- [Selected excerpt]:
• • • • • • •

On Thu, Feb 26, 2015 at 7:55 PM, Victor Tso-Guillen <vt...@paxata.com> wrote:

> Love to hear some input on this. I did get a standalone cluster up on my
> local machine and the problem didn't present itself. I'm pretty confident
> that means the problem is in the LocalBackend or something near it.
>
> On Thu, Feb 26, 2015 at 1:37 PM, Victor Tso-Guillen <vt...@paxata.com>
> wrote:
>
>> Okay I confirmed my suspicions of a hang. I made a request that stopped
>> progressing, though the already-scheduled tasks had finished. I made a
>> separate request that was small enough not to hang, and it kicked the hung
>> job enough to finish. I think what's happening is that the scheduler or the
>> local backend is not kicking the revive offers messaging at the right time,
>> but I have to dig into the code some more to nail the culprit. Anyone on
>> these list have experience in those code areas that could help?
>>
>> On Thu, Feb 26, 2015 at 2:27 AM, Victor Tso-Guillen <vt...@paxata.com>
>> wrote:
>>
>>> Thanks for the link. Unfortunately, I turned on rdd compression and
>>> nothing changed. I tried moving netty -> nio and no change :(
>>>
>>> On Thu, Feb 26, 2015 at 2:01 AM, Akhil Das <ak...@sigmoidanalytics.com>
>>> wrote:
>>>
>>>> Not many that i know of, but i bumped into this one
>>>> https://issues.apache.org/jira/browse/SPARK-4516
>>>>
>>>> Thanks
>>>> Best Regards
>>>>
>>>> On Thu, Feb 26, 2015 at 3:26 PM, Victor Tso-Guillen <vt...@paxata.com>
>>>> wrote:
>>>>
>>>>> Is there any potential problem from 1.1.1 to 1.2.1 with shuffle
>>>>> dependencies that produce no data?

• • • • • • •

- [Task requirements]:
#1 In the email thread about the Spark job hang, why does Victor Tso-Guillen think the problem lies in the LocalBackend or something near it? Answer in one to three sentences.
#2 Continue the email thread about the Spark job hang, starting right after its last line, "Is there any potential problem from 1.1.1 to 1.2.1 with shuffle dependencies that produce no data?"
The records that come next have no connection to the email thread about the Spark job hang.

- [Data for analysis]:
• • • • • • •

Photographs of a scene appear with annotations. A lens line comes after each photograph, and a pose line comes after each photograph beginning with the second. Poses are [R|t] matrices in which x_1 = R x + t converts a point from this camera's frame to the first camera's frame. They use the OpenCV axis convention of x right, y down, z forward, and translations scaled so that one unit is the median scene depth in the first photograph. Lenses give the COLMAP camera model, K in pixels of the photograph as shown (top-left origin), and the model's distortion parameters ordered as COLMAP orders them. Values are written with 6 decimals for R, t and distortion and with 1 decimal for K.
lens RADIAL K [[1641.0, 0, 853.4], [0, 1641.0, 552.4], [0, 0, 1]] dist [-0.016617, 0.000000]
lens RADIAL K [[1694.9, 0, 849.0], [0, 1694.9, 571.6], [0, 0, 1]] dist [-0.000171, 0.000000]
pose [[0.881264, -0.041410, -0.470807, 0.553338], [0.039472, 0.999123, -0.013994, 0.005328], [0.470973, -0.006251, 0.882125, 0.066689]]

• • • • • • •

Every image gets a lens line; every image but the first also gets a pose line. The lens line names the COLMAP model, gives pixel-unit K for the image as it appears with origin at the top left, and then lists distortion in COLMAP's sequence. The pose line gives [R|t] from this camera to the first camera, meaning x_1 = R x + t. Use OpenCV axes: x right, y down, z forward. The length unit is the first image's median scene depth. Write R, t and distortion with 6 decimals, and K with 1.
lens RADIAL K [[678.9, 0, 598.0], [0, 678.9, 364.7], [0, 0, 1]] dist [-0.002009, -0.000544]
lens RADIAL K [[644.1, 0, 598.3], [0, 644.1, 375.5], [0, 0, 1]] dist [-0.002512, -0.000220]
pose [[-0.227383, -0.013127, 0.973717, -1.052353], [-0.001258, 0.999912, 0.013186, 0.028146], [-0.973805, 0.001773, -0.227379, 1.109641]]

• • • • • • •

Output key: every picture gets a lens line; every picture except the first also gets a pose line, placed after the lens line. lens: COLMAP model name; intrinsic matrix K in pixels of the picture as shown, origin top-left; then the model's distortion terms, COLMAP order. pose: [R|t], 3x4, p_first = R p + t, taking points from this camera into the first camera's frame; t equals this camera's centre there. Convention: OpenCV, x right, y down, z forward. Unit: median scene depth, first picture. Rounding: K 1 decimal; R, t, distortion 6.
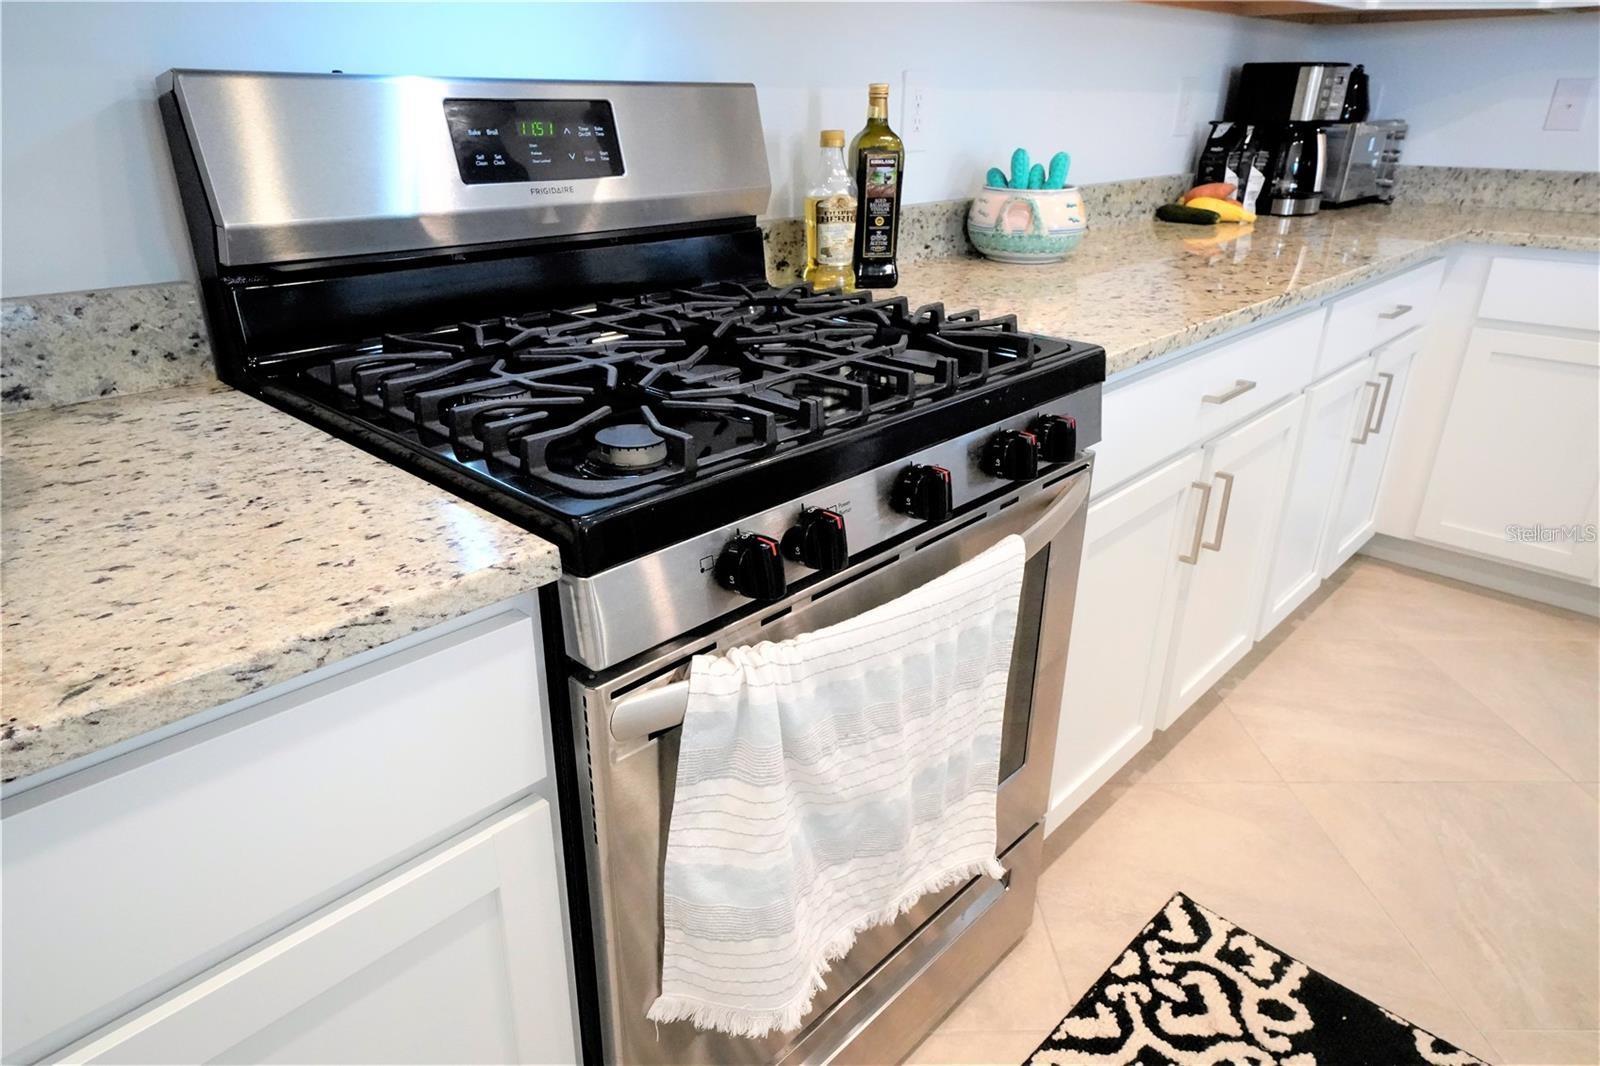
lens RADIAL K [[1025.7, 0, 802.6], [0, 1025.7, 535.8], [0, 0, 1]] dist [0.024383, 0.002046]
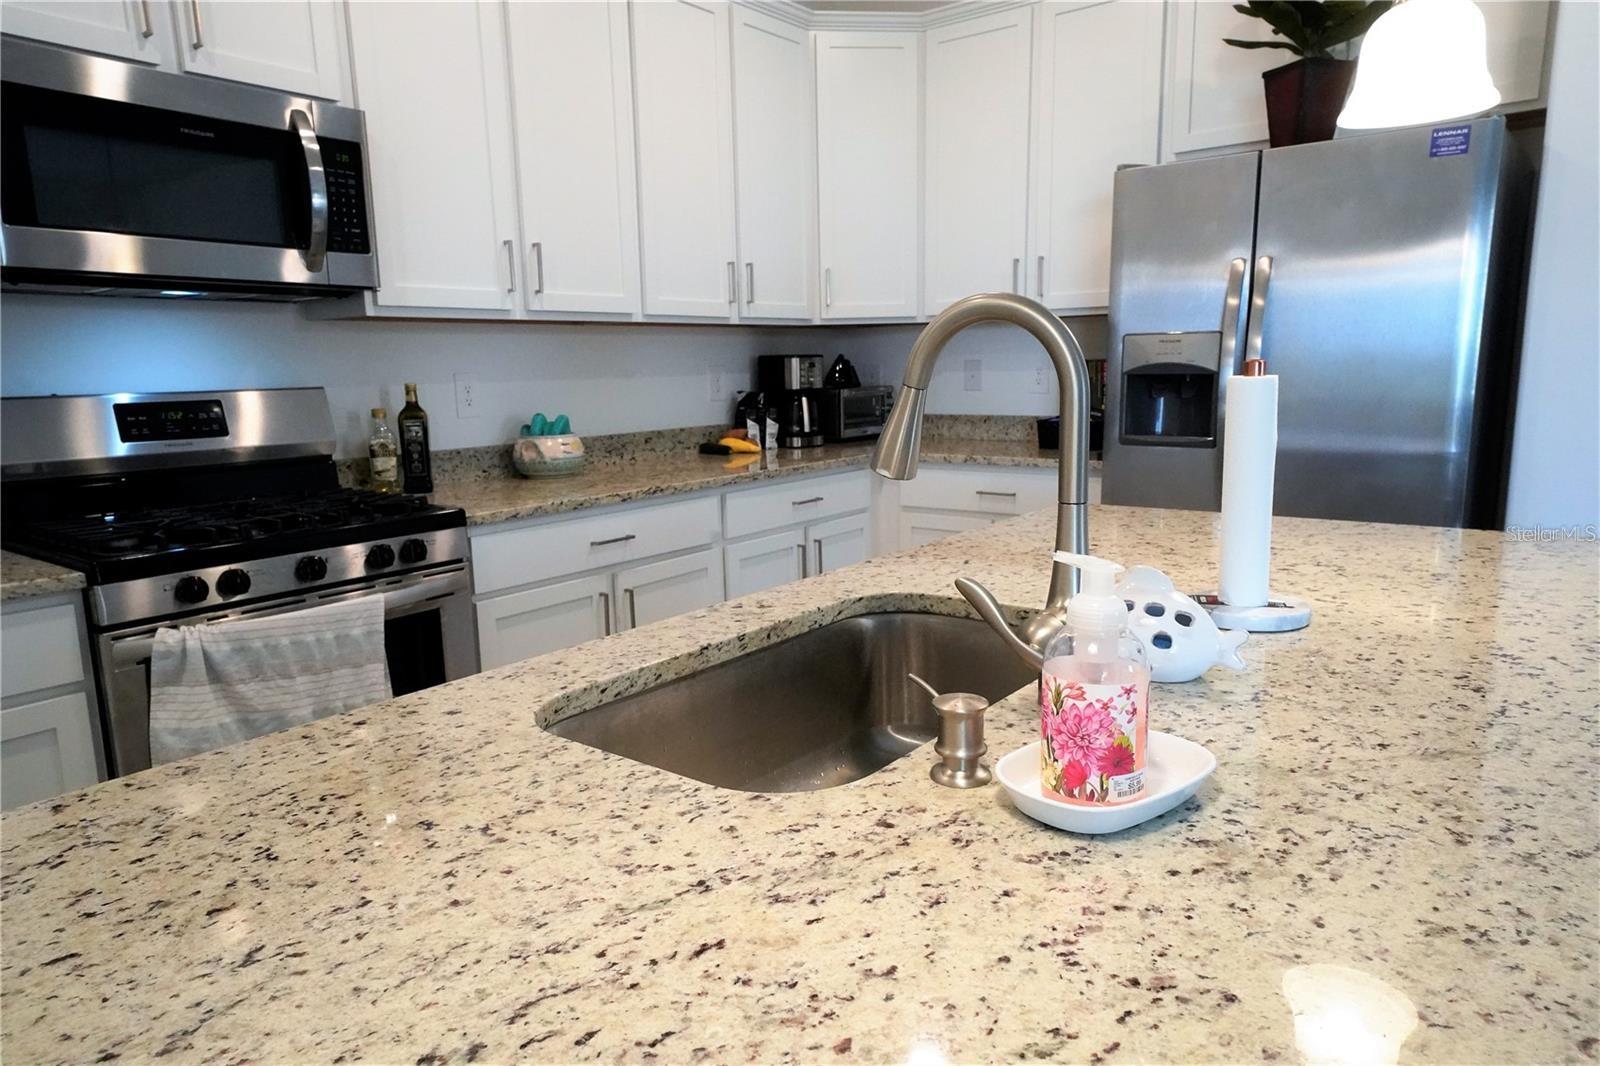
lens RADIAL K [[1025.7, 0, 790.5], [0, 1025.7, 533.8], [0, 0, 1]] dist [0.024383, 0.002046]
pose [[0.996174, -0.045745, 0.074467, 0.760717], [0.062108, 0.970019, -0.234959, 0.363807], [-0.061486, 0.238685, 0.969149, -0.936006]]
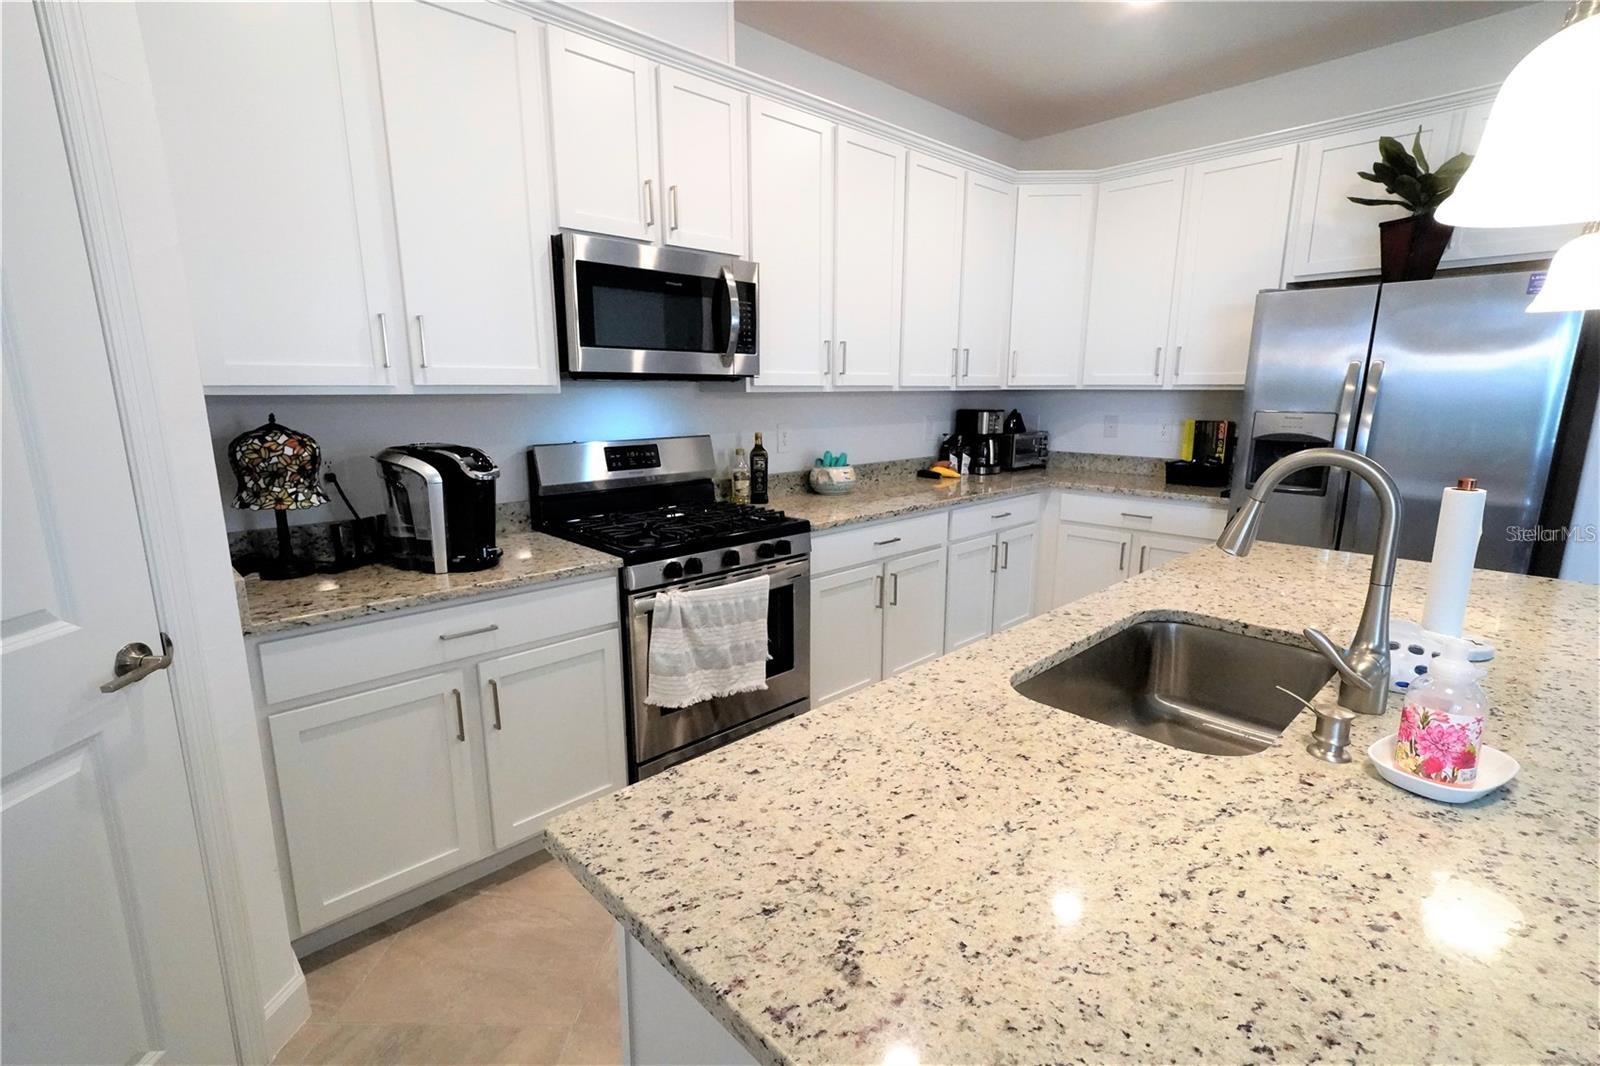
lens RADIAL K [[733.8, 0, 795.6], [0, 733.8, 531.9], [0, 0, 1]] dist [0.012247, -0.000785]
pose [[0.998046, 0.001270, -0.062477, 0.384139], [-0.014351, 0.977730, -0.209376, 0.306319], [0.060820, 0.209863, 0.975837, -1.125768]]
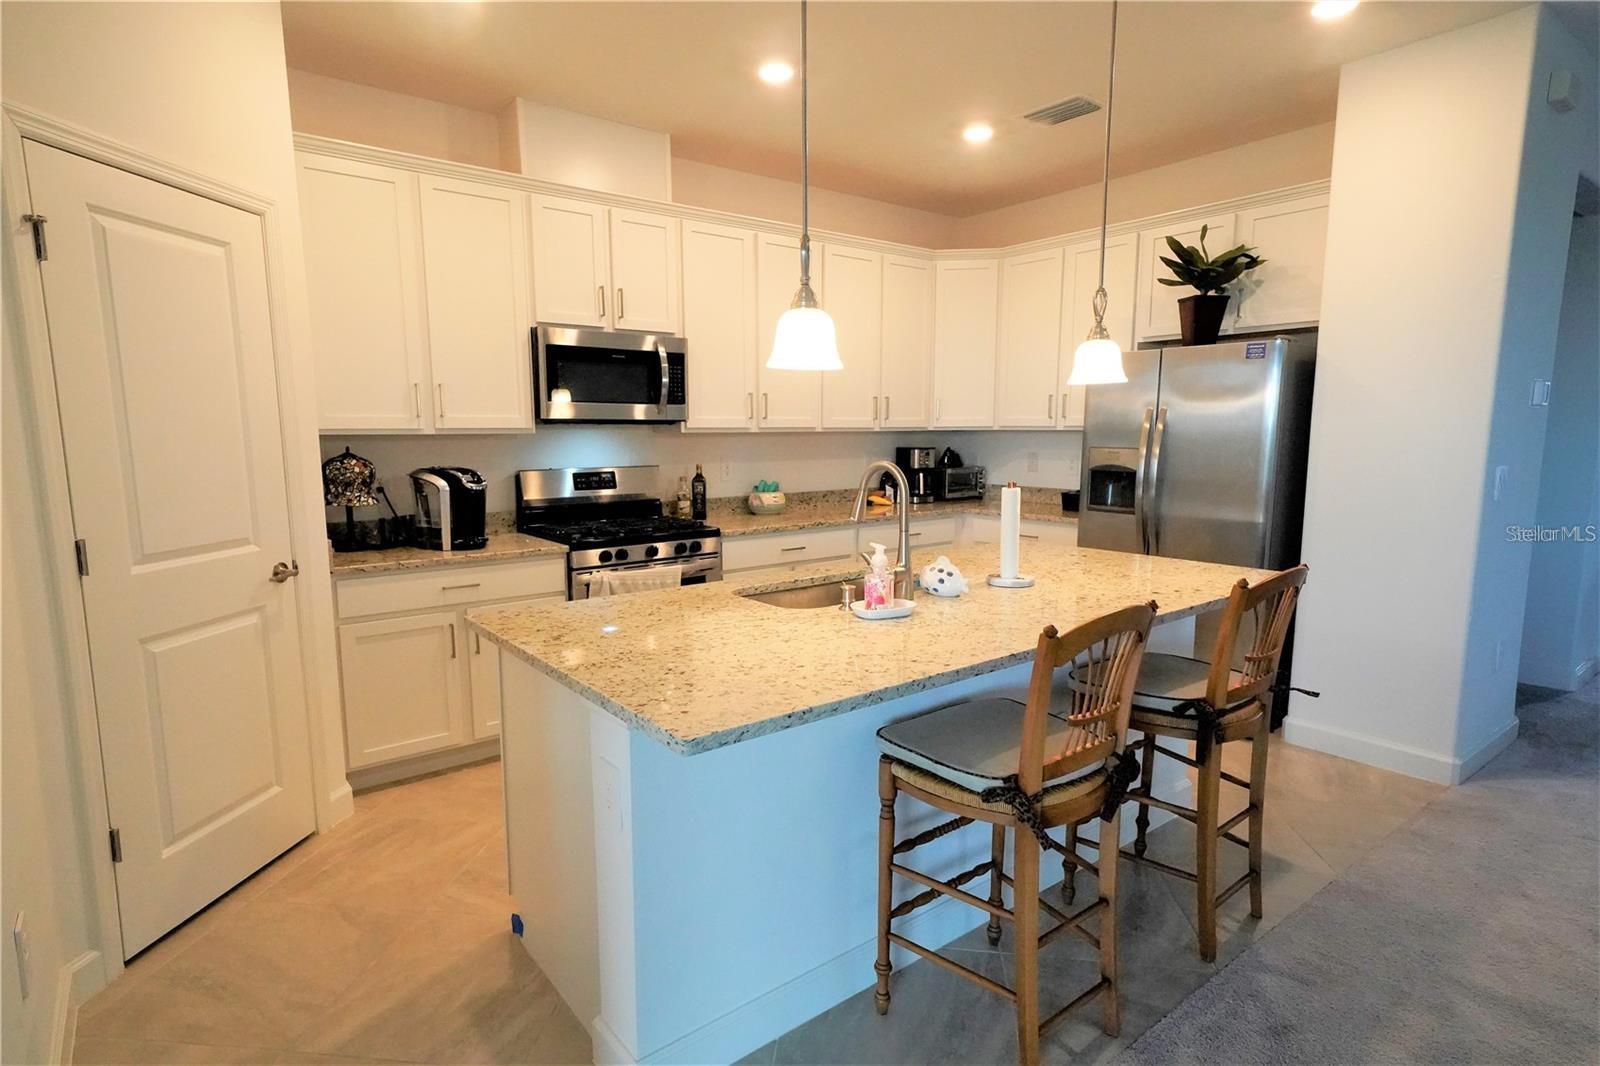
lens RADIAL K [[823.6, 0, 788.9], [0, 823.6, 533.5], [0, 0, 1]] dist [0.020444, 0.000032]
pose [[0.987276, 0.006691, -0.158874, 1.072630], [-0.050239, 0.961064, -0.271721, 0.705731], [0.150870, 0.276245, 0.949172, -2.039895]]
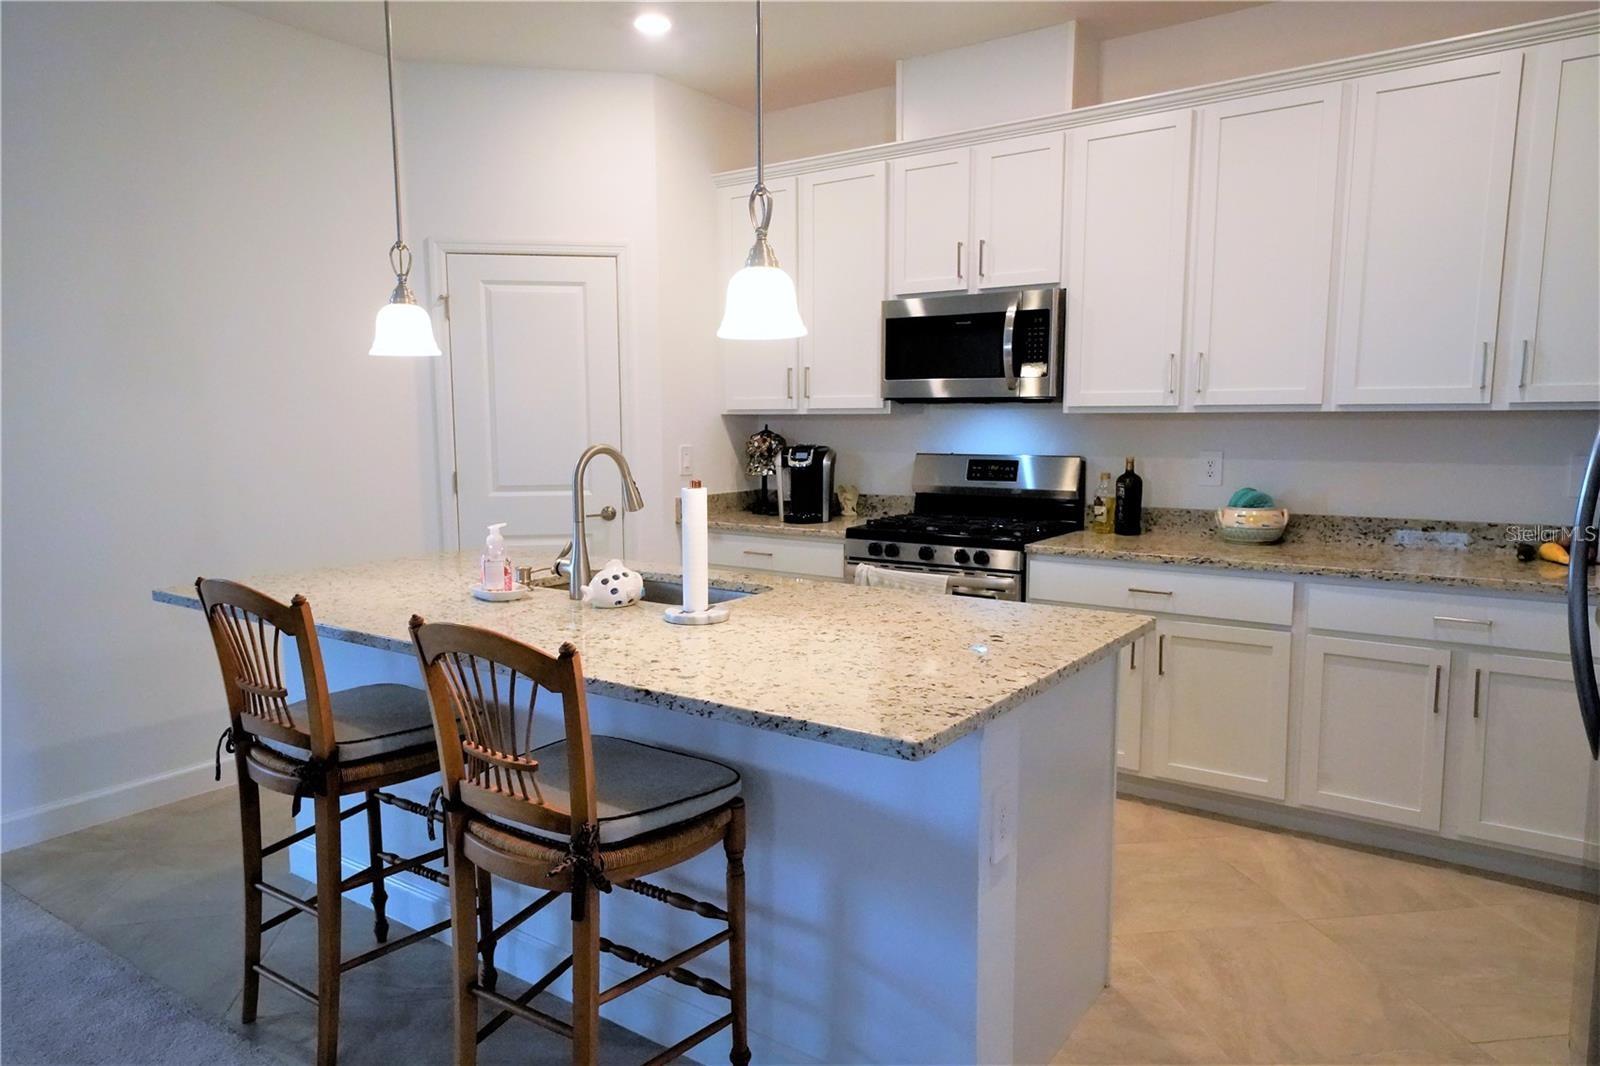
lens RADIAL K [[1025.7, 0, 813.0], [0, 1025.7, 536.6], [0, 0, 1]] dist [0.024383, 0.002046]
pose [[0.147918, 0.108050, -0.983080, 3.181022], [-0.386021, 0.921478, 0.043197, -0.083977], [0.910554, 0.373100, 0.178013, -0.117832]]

• • • • • • •

- [Per-task answers]:
#1 He got a standalone cluster running on his local machine, and the problem did not appear there. He took that as good evidence that the fault is in the LocalBackend or something close to it.

#2
>>>>>
>>>>> On Thu, Feb 26, 2015 at 1:56 AM, Victor Tso-Guillen <vt...@paxata.com>
>>>>> wrote:
>>>>>
>>>>>> The data is small. The job is composed of many small stages.
>>>>>>
>>>>>> * I found that with fewer than 222 the problem exhibits. What will be
>>>>>> gained by going higher?
>>>>>> * Pushing up the parallelism only pushes up the boundary at which the
>>>>>> system appears to hang. I'm worried about some sort of message loss or
>>>>>> inconsistency.
>>>>>> * Yes, we are using Kryo.
>>>>>> * I'll try that, but I'm again a little confused why you're
>>>>>> recommending this. I'm stumped so might as well?
>>>>>>
>>>>>> On Wed, Feb 25, 2015 at 11:13 PM, Akhil Das <
>>>>>> akhil@sigmoidanalytics.com> wrote:
>>>>>>
>>>>>>> What operation are you trying to do and how big is the data that you
>>>>>>> are operating on?
>>>>>>>
>>>>>>> Here's a few things which you can try:
>>>>>>>
>>>>>>> - Repartition the RDD to a higher number than 222
>>>>>>> - Specify the master as local[*] or local[10]
>>>>>>> - Use Kryo Serializer (.set("spark.serializer",
>>>>>>> "org.apache.spark.serializer.KryoSerializer"))
>>>>>>> - Enable RDD Compression (.set("spark.rdd.compress","true") )
>>>>>>>
>>>>>>>
>>>>>>> Thanks
>>>>>>> Best Regards
>>>>>>>
>>>>>>> On Thu, Feb 26, 2015 at 10:15 AM, Victor Tso-Guillen <
>>>>>>> vtso@paxata.com> wrote:
>>>>>>>
>>>>>>>> I'm getting this really reliably on Spark 1.2.1. Basically I'm in
>>>>>>>> local mode with parallelism at 8. I have 222 tasks and I never seem to get
>>>>>>>> far past 40. Usually in the 20s to 30s it will just hang. The last logging
>>>>>>>> is below, and a screenshot of the UI.
>>>>>>>>
>>>>>>>> 2015-02-25 20:39:55.779 GMT-0800 INFO  [task-result-getter-3]
>>>>>>>> TaskSetManager - Finished task 3.0 in stage 16.0 (TID 22) in 612 ms on
>>>>>>>> localhost (1/5)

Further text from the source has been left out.